A prefeitura de Osório, por meio da Secretaria Municipal de Saúde, resolveu lançar uma nota no final da tarde da última sexta-feira (22), para explicar como está sendo realizada a seleção dos profissionais que estão recebendo a vacina contra a Covid-19. Osório recebeu na última semana 695 doses da vacina Coronavac. Desse total a divisão seguiu a seguinte ordem: 170 doses para profissionais do Hospital, 160 para idosos residentes em Instituição de Longa Permanência para Idosos (ILPI), 135 para profissionais de ILPI, 100 para trabalhadores de Atenção Básica, 70 doses para profissionais da UPA, 30 doses para trabalhadores do Samu e outras 30 para indígenas residentes em aldeias. Vale ressaltar que sobraram 100 doses que foram destinadas aos demais profissionais do grupo de risco não contemplados.

Cada instituição do município encaminhou relação com quantitativo dos seus profissionais e/ou pessoas a serem vacinados para a Vigilância Epidemiológica.
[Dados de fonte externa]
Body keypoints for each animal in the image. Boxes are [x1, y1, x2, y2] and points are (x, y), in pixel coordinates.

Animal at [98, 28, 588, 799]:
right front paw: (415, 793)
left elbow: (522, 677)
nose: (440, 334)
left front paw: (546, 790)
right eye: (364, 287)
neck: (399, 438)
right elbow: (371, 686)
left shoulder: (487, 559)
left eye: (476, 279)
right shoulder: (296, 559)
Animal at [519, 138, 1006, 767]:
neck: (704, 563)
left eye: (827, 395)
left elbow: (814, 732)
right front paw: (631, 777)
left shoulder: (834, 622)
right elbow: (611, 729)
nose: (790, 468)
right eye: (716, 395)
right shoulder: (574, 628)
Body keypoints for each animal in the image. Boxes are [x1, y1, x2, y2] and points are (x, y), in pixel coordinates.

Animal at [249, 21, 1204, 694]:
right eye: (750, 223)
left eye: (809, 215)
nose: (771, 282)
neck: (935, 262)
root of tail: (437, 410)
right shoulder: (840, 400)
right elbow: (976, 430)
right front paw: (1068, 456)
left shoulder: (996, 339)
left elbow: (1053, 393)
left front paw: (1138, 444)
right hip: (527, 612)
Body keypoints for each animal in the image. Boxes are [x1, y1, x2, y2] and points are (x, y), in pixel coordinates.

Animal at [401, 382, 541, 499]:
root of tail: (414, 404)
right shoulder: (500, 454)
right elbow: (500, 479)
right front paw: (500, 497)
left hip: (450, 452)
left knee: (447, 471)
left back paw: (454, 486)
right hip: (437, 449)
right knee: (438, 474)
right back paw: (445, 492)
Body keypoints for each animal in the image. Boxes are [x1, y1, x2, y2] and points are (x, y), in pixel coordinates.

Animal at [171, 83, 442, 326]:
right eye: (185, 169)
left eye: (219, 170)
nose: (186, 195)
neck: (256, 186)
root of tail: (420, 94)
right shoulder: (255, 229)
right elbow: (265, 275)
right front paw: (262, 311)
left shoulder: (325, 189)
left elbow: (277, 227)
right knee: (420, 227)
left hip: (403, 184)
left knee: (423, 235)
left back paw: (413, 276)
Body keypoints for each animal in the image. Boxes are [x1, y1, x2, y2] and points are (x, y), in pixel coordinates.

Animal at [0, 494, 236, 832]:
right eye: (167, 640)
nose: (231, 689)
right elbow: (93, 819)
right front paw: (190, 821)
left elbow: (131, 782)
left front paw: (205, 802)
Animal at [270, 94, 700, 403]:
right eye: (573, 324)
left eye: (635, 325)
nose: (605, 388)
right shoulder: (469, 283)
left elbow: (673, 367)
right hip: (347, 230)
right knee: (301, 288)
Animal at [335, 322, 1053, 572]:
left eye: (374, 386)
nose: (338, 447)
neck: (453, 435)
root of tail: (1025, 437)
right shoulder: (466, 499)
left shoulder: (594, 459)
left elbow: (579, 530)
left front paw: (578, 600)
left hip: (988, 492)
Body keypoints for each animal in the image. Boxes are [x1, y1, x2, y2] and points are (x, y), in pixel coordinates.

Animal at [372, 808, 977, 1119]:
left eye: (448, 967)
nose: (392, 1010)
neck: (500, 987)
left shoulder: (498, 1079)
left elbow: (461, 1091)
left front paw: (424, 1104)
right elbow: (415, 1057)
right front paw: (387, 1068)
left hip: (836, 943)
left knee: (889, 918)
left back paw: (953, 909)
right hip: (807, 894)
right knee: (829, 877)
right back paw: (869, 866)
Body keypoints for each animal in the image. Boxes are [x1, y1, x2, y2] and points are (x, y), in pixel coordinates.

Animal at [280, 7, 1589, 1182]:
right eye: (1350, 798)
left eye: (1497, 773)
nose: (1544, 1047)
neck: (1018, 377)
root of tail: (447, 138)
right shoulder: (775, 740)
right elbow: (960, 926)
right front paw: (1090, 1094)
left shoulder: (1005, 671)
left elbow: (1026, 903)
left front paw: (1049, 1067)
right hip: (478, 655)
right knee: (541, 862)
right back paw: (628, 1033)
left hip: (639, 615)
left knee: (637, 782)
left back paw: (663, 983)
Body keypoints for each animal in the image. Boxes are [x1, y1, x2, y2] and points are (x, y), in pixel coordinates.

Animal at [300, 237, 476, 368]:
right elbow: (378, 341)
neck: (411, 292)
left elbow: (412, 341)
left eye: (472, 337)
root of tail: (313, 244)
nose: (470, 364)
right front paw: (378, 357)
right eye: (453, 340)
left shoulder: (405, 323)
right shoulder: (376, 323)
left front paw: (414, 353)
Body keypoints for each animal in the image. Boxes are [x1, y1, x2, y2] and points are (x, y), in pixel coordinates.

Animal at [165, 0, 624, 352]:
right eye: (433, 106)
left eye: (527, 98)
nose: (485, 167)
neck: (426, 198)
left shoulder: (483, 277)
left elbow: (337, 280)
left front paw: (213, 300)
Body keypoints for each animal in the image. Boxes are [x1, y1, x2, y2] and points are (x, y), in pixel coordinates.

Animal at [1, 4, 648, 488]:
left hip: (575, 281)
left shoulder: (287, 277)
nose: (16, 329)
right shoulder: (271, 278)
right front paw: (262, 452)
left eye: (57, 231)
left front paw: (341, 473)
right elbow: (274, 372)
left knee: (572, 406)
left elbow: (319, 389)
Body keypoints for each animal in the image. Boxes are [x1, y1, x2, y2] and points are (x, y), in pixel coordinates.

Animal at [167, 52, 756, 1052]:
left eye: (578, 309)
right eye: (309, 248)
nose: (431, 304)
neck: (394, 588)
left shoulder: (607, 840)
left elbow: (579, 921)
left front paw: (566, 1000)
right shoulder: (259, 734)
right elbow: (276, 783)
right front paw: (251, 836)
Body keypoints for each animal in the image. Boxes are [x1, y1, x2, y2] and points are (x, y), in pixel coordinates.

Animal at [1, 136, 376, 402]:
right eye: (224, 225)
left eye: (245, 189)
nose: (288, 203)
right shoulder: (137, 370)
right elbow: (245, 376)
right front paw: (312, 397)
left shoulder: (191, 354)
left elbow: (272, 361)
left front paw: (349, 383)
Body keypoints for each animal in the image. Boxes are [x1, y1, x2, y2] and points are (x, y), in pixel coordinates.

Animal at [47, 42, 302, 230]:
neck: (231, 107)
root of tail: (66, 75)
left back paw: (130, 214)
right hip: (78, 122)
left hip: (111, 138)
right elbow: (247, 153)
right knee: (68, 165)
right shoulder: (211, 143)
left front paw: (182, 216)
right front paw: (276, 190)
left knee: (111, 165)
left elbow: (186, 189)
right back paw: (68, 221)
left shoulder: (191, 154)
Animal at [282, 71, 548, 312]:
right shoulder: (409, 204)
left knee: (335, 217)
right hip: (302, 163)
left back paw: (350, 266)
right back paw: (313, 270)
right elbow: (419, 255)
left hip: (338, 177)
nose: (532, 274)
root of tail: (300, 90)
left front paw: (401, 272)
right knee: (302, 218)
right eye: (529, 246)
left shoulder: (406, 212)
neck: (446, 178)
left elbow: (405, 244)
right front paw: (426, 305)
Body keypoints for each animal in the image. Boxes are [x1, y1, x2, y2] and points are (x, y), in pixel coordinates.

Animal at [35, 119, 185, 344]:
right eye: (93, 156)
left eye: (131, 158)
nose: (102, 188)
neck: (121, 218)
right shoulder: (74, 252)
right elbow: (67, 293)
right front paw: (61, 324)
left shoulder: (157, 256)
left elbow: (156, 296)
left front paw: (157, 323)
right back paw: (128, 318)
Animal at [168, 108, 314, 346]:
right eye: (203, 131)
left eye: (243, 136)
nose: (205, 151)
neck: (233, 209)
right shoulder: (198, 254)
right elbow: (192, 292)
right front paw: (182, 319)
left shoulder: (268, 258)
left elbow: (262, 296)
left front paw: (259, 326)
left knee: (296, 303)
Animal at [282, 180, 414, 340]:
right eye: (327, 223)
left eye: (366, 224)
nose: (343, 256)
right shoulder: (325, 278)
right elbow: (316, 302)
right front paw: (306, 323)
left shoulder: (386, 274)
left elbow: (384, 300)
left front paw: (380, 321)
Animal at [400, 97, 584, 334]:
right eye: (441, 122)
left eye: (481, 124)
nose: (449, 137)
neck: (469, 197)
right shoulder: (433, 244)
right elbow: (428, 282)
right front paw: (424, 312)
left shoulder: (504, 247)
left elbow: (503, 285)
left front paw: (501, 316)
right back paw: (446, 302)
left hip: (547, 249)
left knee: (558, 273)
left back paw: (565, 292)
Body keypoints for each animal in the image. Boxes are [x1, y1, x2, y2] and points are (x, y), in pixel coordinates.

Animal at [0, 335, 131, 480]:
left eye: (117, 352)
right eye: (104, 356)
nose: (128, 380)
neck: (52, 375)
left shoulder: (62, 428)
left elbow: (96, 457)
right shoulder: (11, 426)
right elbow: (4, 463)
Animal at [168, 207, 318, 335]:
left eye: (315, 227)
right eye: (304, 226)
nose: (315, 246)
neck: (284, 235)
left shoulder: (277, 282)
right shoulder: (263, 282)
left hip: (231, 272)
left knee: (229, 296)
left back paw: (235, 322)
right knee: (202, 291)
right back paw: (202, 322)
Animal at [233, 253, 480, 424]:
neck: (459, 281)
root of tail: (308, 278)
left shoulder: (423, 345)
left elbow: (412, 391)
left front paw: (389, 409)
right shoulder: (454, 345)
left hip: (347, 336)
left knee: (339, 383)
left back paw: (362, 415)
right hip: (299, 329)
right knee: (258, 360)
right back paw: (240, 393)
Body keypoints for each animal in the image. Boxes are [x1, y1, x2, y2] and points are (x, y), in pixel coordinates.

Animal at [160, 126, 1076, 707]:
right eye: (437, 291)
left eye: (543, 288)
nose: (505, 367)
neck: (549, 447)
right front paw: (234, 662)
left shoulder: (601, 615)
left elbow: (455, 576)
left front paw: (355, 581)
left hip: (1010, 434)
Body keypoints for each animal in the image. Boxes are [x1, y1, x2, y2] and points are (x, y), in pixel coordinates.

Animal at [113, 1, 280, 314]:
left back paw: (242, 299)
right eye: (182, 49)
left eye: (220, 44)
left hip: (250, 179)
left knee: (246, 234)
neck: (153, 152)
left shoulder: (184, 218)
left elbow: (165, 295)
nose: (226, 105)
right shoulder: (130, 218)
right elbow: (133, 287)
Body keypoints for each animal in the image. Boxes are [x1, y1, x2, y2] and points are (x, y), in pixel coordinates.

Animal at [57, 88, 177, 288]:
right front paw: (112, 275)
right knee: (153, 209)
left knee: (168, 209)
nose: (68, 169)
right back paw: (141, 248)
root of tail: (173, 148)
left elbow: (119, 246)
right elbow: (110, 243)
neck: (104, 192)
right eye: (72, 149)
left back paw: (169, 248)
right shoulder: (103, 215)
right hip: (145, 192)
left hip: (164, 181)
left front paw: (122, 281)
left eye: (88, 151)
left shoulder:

A orientação recebida pela 18ª CRS é de que ao vacinar todos os profissionais de saúde já elencados e havendo disponibilidade de doses, podem ser vacinados por ordem da maior à menor prioridade de atendimento ao paciente com Covid-19, no caso, o setor administrativo da Instituição. Também, há a orientação da possibilidade em remanejo de doses entre instituições, após atender a demanda a que foi primeiramente destinada, mas apenas para o mesmo perfil entre si, ou seja, não podendo remanejar de idosos para profissionais de saúde ou vice-versa.

Dos fatos:

Na UPA, todas as doses já haviam sido dispensadas a quem tinha direito e guardadas as doses dos profissionais que por motivos de protocolo ou vinda oportuna ao setor, irão receber assim que possível. Houve a disponibilidade de doses e ocorreu a vacinação de um funcionário do administrativo da instituição, como respaldado por orientação. O quantitativo recebido para a UPA foi de 70 doses. Como fechamento de relatório da Instituição tivemos: 18 profissionais vacinados em outras instituições, dois não puderam receber a vacina por estarem gestantes e um funcionário se recusou a receber, assinando o termo de recusa de vacinação. Sendo então: 42 doses utilizadas e seis estão reservadas aos profissionais de direito, com estoque de 22 doses ainda desta Instituição.

“Salientamos que não houve situação de “furar fila”, pois todas as doses já haviam sido destinadas aos profissionais de direito e considerando o risco como estabelecido. O que também precisa ficar entendido é que a falta de informação/conhecimento sobre as notas técnicas e orientações repassadas pelo CEVS pelos que fazem movimento negativo em rede social, e de modo sensacionalista, é deveras frustrante e desanimador aos que nestes 10 meses de enfrentamento à pandemia vem trabalhando incansavelmente. Nós Técnicos em Saúde, sempre trabalhamos com transparência e ética para com a comunidade osoriense e não seria neste momento tão difícil e importante que faríamos diferente”, ressaltou a nota.